§ **PROBLEM DESCRIPTION**: Make an exact copy of every record that follows.

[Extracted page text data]
+++
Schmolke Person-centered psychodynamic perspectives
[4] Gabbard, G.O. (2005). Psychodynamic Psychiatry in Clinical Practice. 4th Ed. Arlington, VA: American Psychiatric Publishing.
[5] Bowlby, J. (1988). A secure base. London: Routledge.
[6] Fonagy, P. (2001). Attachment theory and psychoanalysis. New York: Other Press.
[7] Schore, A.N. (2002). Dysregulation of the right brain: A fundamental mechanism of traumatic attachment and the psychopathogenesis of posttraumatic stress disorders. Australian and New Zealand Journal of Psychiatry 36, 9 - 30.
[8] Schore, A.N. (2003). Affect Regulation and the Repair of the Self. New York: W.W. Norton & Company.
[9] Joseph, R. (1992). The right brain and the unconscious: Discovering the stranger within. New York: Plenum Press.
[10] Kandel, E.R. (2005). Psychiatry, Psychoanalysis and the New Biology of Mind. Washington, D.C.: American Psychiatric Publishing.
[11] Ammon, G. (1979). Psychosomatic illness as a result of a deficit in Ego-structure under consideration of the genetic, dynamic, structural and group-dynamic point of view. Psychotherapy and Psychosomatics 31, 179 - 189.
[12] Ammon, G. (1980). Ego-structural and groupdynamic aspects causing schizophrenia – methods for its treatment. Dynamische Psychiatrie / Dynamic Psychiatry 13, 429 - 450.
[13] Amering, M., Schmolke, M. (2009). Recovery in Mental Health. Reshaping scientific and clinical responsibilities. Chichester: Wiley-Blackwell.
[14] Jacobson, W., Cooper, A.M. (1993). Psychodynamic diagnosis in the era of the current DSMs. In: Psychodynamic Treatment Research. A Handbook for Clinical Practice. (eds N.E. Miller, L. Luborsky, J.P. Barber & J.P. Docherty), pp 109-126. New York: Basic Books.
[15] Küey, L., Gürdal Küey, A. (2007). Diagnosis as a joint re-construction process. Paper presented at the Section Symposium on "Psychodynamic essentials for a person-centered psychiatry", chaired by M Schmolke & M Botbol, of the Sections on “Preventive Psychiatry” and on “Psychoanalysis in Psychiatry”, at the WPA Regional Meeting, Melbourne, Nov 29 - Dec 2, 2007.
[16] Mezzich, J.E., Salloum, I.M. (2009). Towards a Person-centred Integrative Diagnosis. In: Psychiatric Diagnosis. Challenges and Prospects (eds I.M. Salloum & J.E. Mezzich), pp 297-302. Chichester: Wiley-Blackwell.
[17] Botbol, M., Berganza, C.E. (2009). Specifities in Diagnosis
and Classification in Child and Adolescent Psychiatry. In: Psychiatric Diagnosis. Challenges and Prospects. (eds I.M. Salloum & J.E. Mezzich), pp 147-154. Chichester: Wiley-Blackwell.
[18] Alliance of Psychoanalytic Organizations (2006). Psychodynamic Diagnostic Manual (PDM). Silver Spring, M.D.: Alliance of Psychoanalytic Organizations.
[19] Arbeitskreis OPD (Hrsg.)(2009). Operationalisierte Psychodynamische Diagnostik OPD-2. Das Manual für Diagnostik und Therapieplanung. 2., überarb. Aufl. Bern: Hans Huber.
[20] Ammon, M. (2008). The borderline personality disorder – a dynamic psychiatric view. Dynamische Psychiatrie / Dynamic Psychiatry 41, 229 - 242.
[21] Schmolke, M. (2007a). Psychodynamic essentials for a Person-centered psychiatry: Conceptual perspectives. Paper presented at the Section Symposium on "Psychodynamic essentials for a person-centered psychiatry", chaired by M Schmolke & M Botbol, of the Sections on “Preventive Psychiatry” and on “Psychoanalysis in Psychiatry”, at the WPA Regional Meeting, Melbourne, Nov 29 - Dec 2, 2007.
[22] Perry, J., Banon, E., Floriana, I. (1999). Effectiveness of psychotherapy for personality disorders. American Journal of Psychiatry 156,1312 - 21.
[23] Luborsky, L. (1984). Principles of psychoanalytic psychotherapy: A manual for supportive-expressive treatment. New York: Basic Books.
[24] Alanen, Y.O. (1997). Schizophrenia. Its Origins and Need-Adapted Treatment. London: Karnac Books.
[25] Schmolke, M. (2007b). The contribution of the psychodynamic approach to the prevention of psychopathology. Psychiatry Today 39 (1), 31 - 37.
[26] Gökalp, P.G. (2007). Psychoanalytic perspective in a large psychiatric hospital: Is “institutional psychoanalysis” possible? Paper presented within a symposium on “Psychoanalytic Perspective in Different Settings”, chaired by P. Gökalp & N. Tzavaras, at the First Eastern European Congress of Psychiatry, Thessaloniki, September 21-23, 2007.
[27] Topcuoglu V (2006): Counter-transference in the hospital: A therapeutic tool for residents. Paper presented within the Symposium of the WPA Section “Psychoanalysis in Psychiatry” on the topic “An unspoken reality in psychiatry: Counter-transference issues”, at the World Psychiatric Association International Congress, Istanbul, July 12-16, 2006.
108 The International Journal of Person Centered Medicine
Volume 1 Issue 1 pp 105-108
+++
§ **RESULT**:
Schmolke Person-centered psychodynamic perspectives
[4] Gabbard, G.O. (2005). Psychodynamic Psychiatry in Clinical Practice. 4th Ed. Arlington, VA: American Psychiatric Publishing.
[5] Bowlby, J. (1988). A secure base. London: Routledge.
[6] Fonagy, P. (2001). Attachment theory and psychoanalysis. New York: Other Press.
[7] Schore, A.N. (2002). Dysregulation of the right brain: A fundamental mechanism of traumatic attachment and the psychopathogenesis of posttraumatic stress disorders. Australian and New Zealand Journal of Psychiatry 36, 9 - 30.
[8] Schore, A.N. (2003). Affect Regulation and the Repair of the Self. New York: W.W. Norton & Company.
[9] Joseph, R. (1992). The right brain and the unconscious: Discovering the stranger within. New York: Plenum Press.
[10] Kandel, E.R. (2005). Psychiatry, Psychoanalysis and the New Biology of Mind. Washington, D.C.: American Psychiatric Publishing.
[11] Ammon, G. (1979). Psychosomatic illness as a result of a deficit in Ego-structure under consideration of the genetic, dynamic, structural and group-dynamic point of view. Psychotherapy and Psychosomatics 31, 179 - 189.
[12] Ammon, G. (1980). Ego-structural and groupdynamic aspects causing schizophrenia – methods for its treatment. Dynamische Psychiatrie / Dynamic Psychiatry 13, 429 - 450.
[13] Amering, M., Schmolke, M. (2009). Recovery in Mental Health. Reshaping scientific and clinical responsibilities. Chichester: Wiley-Blackwell.
[14] Jacobson, W., Cooper, A.M. (1993). Psychodynamic diagnosis in the era of the current DSMs. In: Psychodynamic Treatment Research. A Handbook for Clinical Practice. (eds N.E. Miller, L. Luborsky, J.P. Barber & J.P. Docherty), pp 109-126. New York: Basic Books.
[15] Küey, L., Gürdal Küey, A. (2007). Diagnosis as a joint re-construction process. Paper presented at the Section Symposium on "Psychodynamic essentials for a person-centered psychiatry", chaired by M Schmolke & M Botbol, of the Sections on “Preventive Psychiatry” and on “Psychoanalysis in Psychiatry”, at the WPA Regional Meeting, Melbourne, Nov 29 - Dec 2, 2007.
[16] Mezzich, J.E., Salloum, I.M. (2009). Towards a Person-centred Integrative Diagnosis. In: Psychiatric Diagnosis. Challenges and Prospects (eds I.M. Salloum & J.E. Mezzich), pp 297-302. Chichester: Wiley-Blackwell.
[17] Botbol, M., Berganza, C.E. (2009). Specifities in Diagnosis
and Classification in Child and Adolescent Psychiatry. In: Psychiatric Diagnosis. Challenges and Prospects. (eds I.M. Salloum & J.E. Mezzich), pp 147-154. Chichester: Wiley-Blackwell.
[18] Alliance of Psychoanalytic Organizations (2006). Psychodynamic Diagnostic Manual (PDM). Silver Spring, M.D.: Alliance of Psychoanalytic Organizations.
[19] Arbeitskreis OPD (Hrsg.)(2009). Operationalisierte Psychodynamische Diagnostik OPD-2. Das Manual für Diagnostik und Therapieplanung. 2., überarb. Aufl. Bern: Hans Huber.
[20] Ammon, M. (2008). The borderline personality disorder – a dynamic psychiatric view. Dynamische Psychiatrie / Dynamic Psychiatry 41, 229 - 242.
[21] Schmolke, M. (2007a). Psychodynamic essentials for a Person-centered psychiatry: Conceptual perspectives. Paper presented at the Section Symposium on "Psychodynamic essentials for a person-centered psychiatry", chaired by M Schmolke & M Botbol, of the Sections on “Preventive Psychiatry” and on “Psychoanalysis in Psychiatry”, at the WPA Regional Meeting, Melbourne, Nov 29 - Dec 2, 2007.
[22] Perry, J., Banon, E., Floriana, I. (1999). Effectiveness of psychotherapy for personality disorders. American Journal of Psychiatry 156,1312 - 21.
[23] Luborsky, L. (1984). Principles of psychoanalytic psychotherapy: A manual for supportive-expressive treatment. New York: Basic Books.
[24] Alanen, Y.O. (1997). Schizophrenia. Its Origins and Need-Adapted Treatment. London: Karnac Books.
[25] Schmolke, M. (2007b). The contribution of the psychodynamic approach to the prevention of psychopathology. Psychiatry Today 39 (1), 31 - 37.
[26] Gökalp, P.G. (2007). Psychoanalytic perspective in a large psychiatric hospital: Is “institutional psychoanalysis” possible? Paper presented within a symposium on “Psychoanalytic Perspective in Different Settings”, chaired by P. Gökalp & N. Tzavaras, at the First Eastern European Congress of Psychiatry, Thessaloniki, September 21-23, 2007.
[27] Topcuoglu V (2006): Counter-transference in the hospital: A therapeutic tool for residents. Paper presented within the Symposium of the WPA Section “Psychoanalysis in Psychiatry” on the topic “An unspoken reality in psychiatry: Counter-transference issues”, at the World Psychiatric Association International Congress, Istanbul, July 12-16, 2006.
108 The International Journal of Person Centered Medicine
Volume 1 Issue 1 pp 105-108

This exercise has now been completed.